A BasicX-24 requires 20mA itself, plus up to 40mA per I/O channel used. An Arduino requires 50mA, plus the same 40mA per I/O channel used. The bulk of sensors used will be passive, which is to say they require no additional power past that provided by the I/O connections. Finally, a Radiometrix UHF transceiver uses 27mA to receive and 110mA to transmit a 100mW signal; boosting it to 500mW (e.g., Radiometrix AF2S amplifier) requires 2mA when receiving but a hefty 250mA additional power when transmitting.
We can now calculate our power budget, as shown in Table 4-1.
Table 4-1. Power budget
Sensors (assuming four)
4 x 40mA = 160mA
Power usage, nominal
Power usage, transmitting
Recalling our “power in” calculation, we anticipated a 500mA average power availability. What we first realize is our nominal (gathering data and open to receiving signal but not transmitting) power rate is half our average power, and we are safe.
The second realization is that we don’t have enough power to be in transmission mode all the time. For our typical DIY picosatellite, this is acceptable. We have burst usage, where for brief periods we will exceed our average power, but on a per-orbit basis, we can still come in under budget.

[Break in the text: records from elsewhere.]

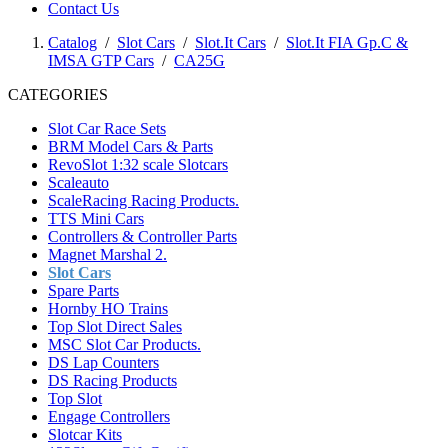
Contact Us
Catalog
/
Slot Cars
/
Slot.It Cars
/
Slot.It FIA Gp.C &
IMSA GTP Cars
/
CA25G
CATEGORIES
Slot Car Race Sets
BRM Model Cars & Parts
RevoSlot 1:32 scale Slotcars
Scaleauto
ScaleRacing Racing Products.
TTS Mini Cars
Controllers & Controller Parts
Magnet Marshal 2.
Slot Cars
Spare Parts
Hornby HO Trains
Top Slot Direct Sales
MSC Slot Car Products.
DS Lap Counters
DS Racing Products
Top Slot
Engage Controllers
Slotcar Kits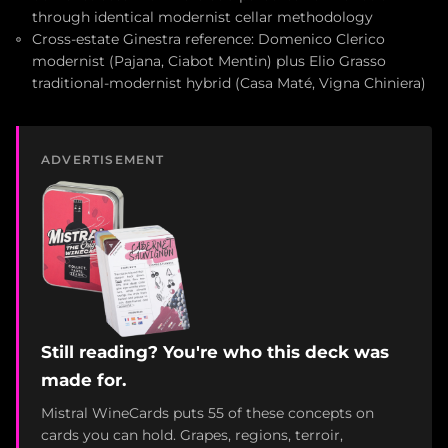
through identical modernist cellar methodology
Cross-estate Ginestra reference: Domenico Clerico
modernist (Pajana, Ciabot Mentin) plus Elio Grasso
traditional-modernist hybrid (Casa Maté, Vigna Chiniera)
ADVERTISEMENT
Still reading? You're who this deck was
made for.
Mistral WineCards puts 55 of these concepts on
cards you can hold. Grapes, regions, terroir,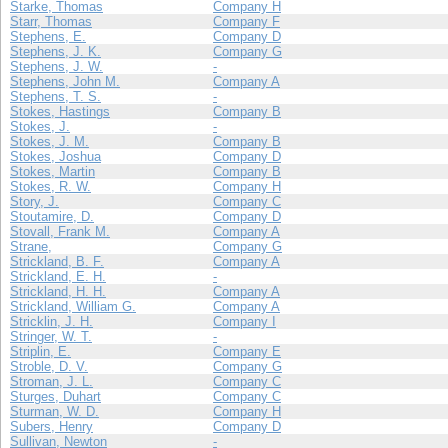
Starke, Thomas
Company H
Starr, Thomas
Company F
Stephens, E.
Company D
Stephens, J. K.
Company G
Stephens, J. W.
-
Stephens, John M.
Company A
Stephens, T. S.
-
Stokes, Hastings
Company B
Stokes, J.
-
Stokes, J. M.
Company B
Stokes, Joshua
Company D
Stokes, Martin
Company B
Stokes, R. W.
Company H
Story, J.
Company C
Stoutamire, D.
Company D
Stovall, Frank M.
Company A
Strane,
Company G
Strickland, B. F.
Company A
Strickland, E. H.
-
Strickland, H. H.
Company A
Strickland, William G.
Company A
Stricklin, J. H.
Company I
Stringer, W. T.
-
Striplin, E.
Company E
Stroble, D. V.
Company G
Stroman, J. L.
Company C
Sturges, Duhart
Company C
Sturman, W. D.
Company H
Subers, Henry
Company D
Sullivan, Newton
-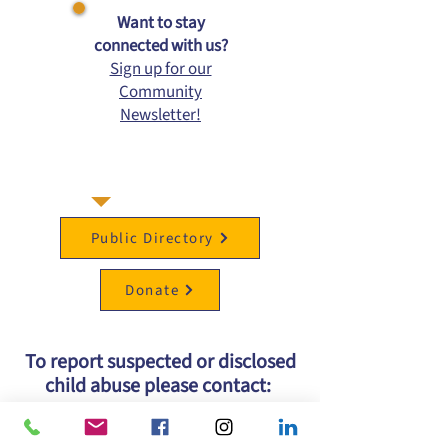
​Want to stay
connected with us?
Sign up for our
Community
Newsletter!
Public Directory
Donate
To report suspected or disclosed
child abuse please contact:
Kansas Protection Report Center
at
1-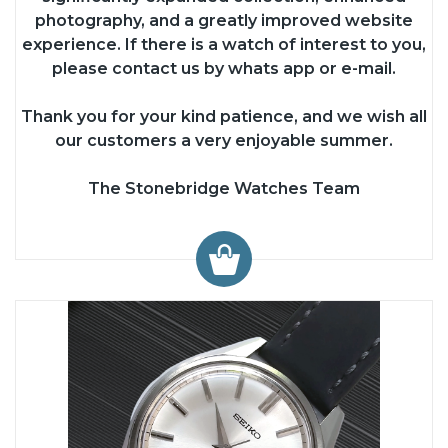
photography, and a greatly improved website
experience. If there is a watch of interest to you,
please contact us by whats app or e-mail.
Thank you for your kind patience, and we wish all
our customers a very enjoyable summer.
The Stonebridge Watches Team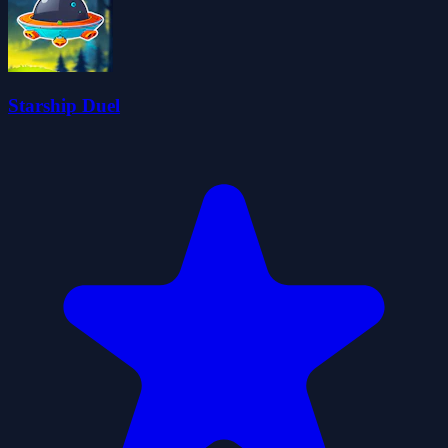
Starship Duel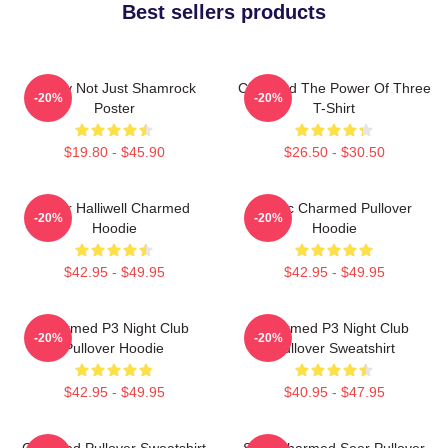
Best sellers products
Funny Not Just Shamrock
Charmed The Power Of Three
-20%
-20%
Poster
T-Shirt
$19.80 - $45.90
$26.50 - $30.50
Piper Halliwell Charmed
Magic Charmed Pullover
-20%
-20%
Hoodie
Hoodie
$42.95 - $49.95
$42.95 - $49.95
Charmed P3 Night Club
Charmed P3 Night Club
-20%
-20%
Pullover Hoodie
Pullover Sweatshirt
$42.95 - $49.95
$40.95 - $47.95
Charmed Pullover Sweatshirt
Skull Charmed Seer Pullover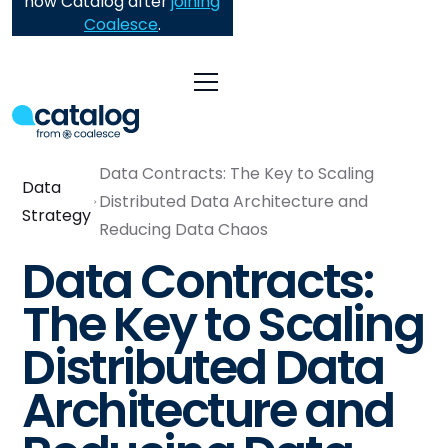
now Catalog after
joining
Coalesce
.
Data Contracts: The Key to Scaling
Data
Distributed Data Architecture and
Strategy
Reducing Data Chaos
Data Contracts:
The Key to Scaling
Distributed Data
Architecture and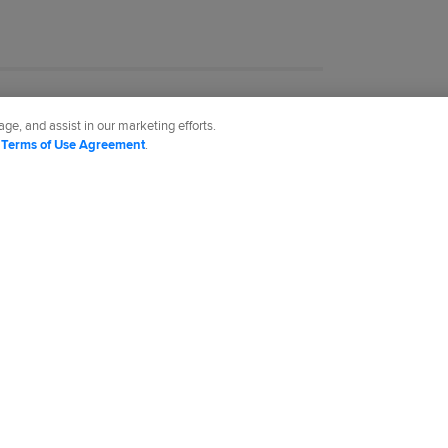
ge, and assist in our marketing efforts.
d
Terms of Use Agreement
.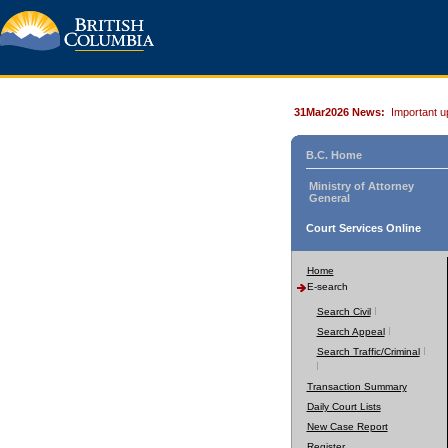
31Mar2026 News:
Important u
B.C. Home
Ministry of Attorney
General
Court Services Online
Home
E-search
Search Civil
Search Appeal
Search Traffic/Criminal
Transaction Summary
Daily Court Lists
New Case Report
Register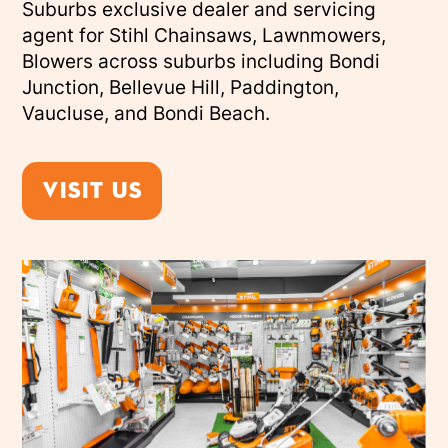
Suburbs exclusive dealer and servicing
agent for Stihl Chainsaws, Lawnmowers,
Blowers across suburbs including Bondi
Junction, Bellevue Hill, Paddington,
Vaucluse, and Bondi Beach.
Visit us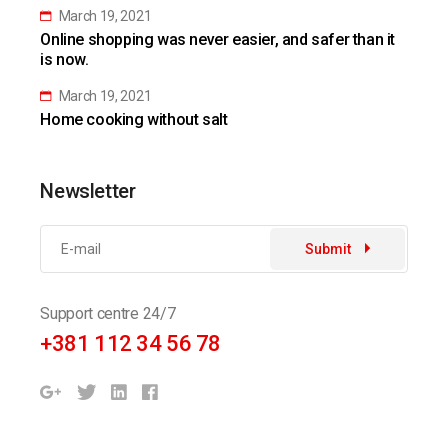
March 19, 2021
Online shopping was never easier, and safer than it
is now.
March 19, 2021
Home cooking without salt
Newsletter
Submit
Support centre 24/7
+381 112 34 56 78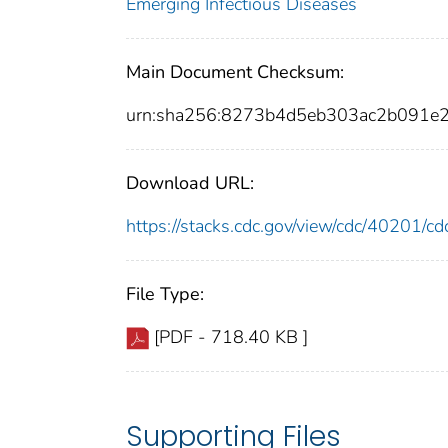
Emerging Infectious Diseases
Main Document Checksum:
urn:sha256:8273b4d5eb303ac2b091
Download URL:
https://stacks.cdc.gov/view/cdc/40201/
File Type:
[PDF - 718.40 KB ]
Supporting Files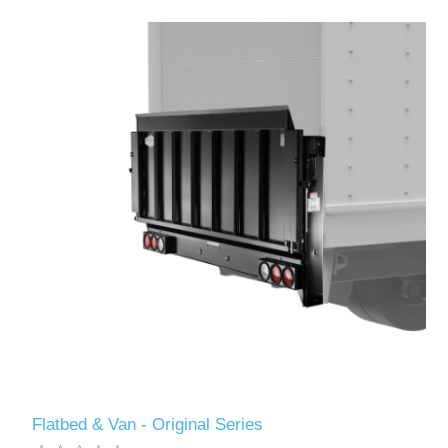
Flatbed & Van - Original Series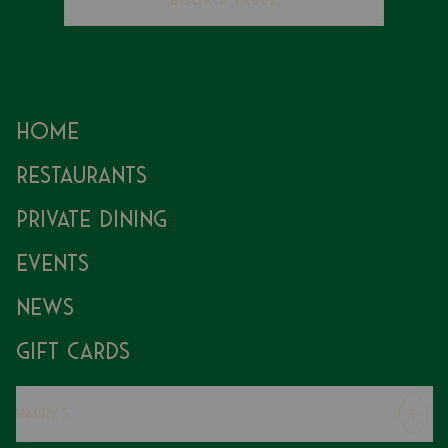
BOOK A TABLE
Home
Restaurants
Private Dining
Events
News
Gift Cards
Harry's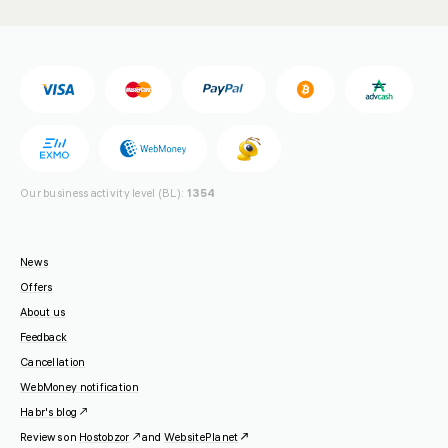
Our business activity level (BL):
1354
News
Offers
About us
Feedback
Cancellation
WebMoney notification
Habr's blog
Reviews on
Hostobzor
and
WebsitePlanet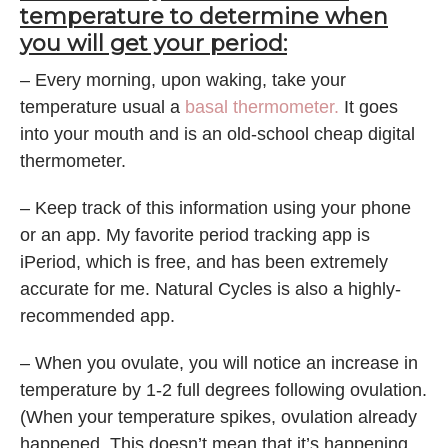
temperature to determine when
you will get your period:
– Every morning, upon waking, take your
temperature usual a
basal thermometer.
It goes
into your mouth and is an old-school cheap digital
thermometer.
– Keep track of this information using your phone
or an app. My favorite period tracking app is
iPeriod, which is free, and has been extremely
accurate for me. Natural Cycles is also a highly-
recommended app.
– When you ovulate, you will notice an increase in
temperature by 1-2 full degrees following ovulation.
(When your temperature spikes, ovulation already
happened. This doesn’t mean that it’s happening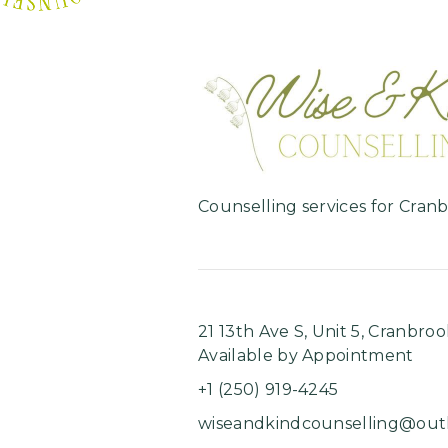
Counselling services for Cran
21 13th Ave S, Unit 5, ​Cranbroo
Available by Appointment
+1 (250) 919-4245
wiseandkindcounselling@out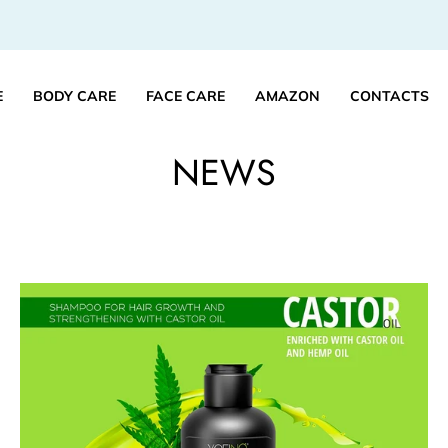
E
BODY CARE
FACE CARE
AMAZON
CONTACTS
NEWS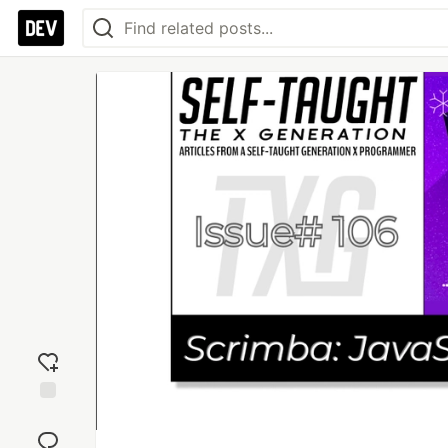
Add
reaction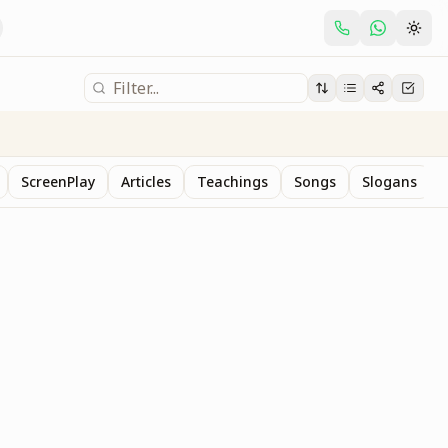
ScreenPlay
Articles
Teachings
Songs
Slogans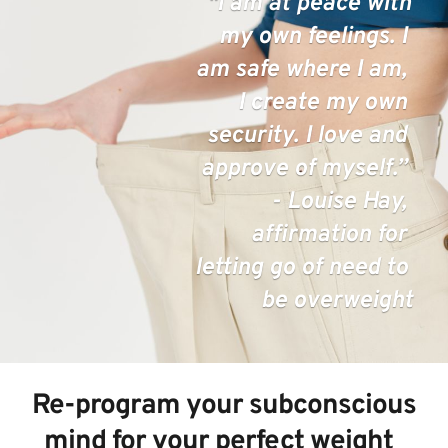
  "I am at peace with 
my own feelings. I 
am safe where I am, 
I create my own 
security. I love and 
approve of myself.” 
- Louise Hay, 
affirmation for 
letting go of need to 
be overweight
 Re-program your subconscious 
mind for your perfect weight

Max transmission time calculation: 90 min × 500mA power in, minus 90 min × 240mA nominal usage, yields (23400mA ÷ 750mA transmitter usage) yields 31 minutes per orbit available for full-power, happily transmitting operation.
So the situation isn’t too bad. Using these initial profiles, we can still transmit for up to one-third of a given orbit and remain within our expected power budget.
You can run the numbers yourself very easily for alternative configurations. This is an essential activity well worth spending a day on, as your power budget is a fundamental entity that you cannot exceed.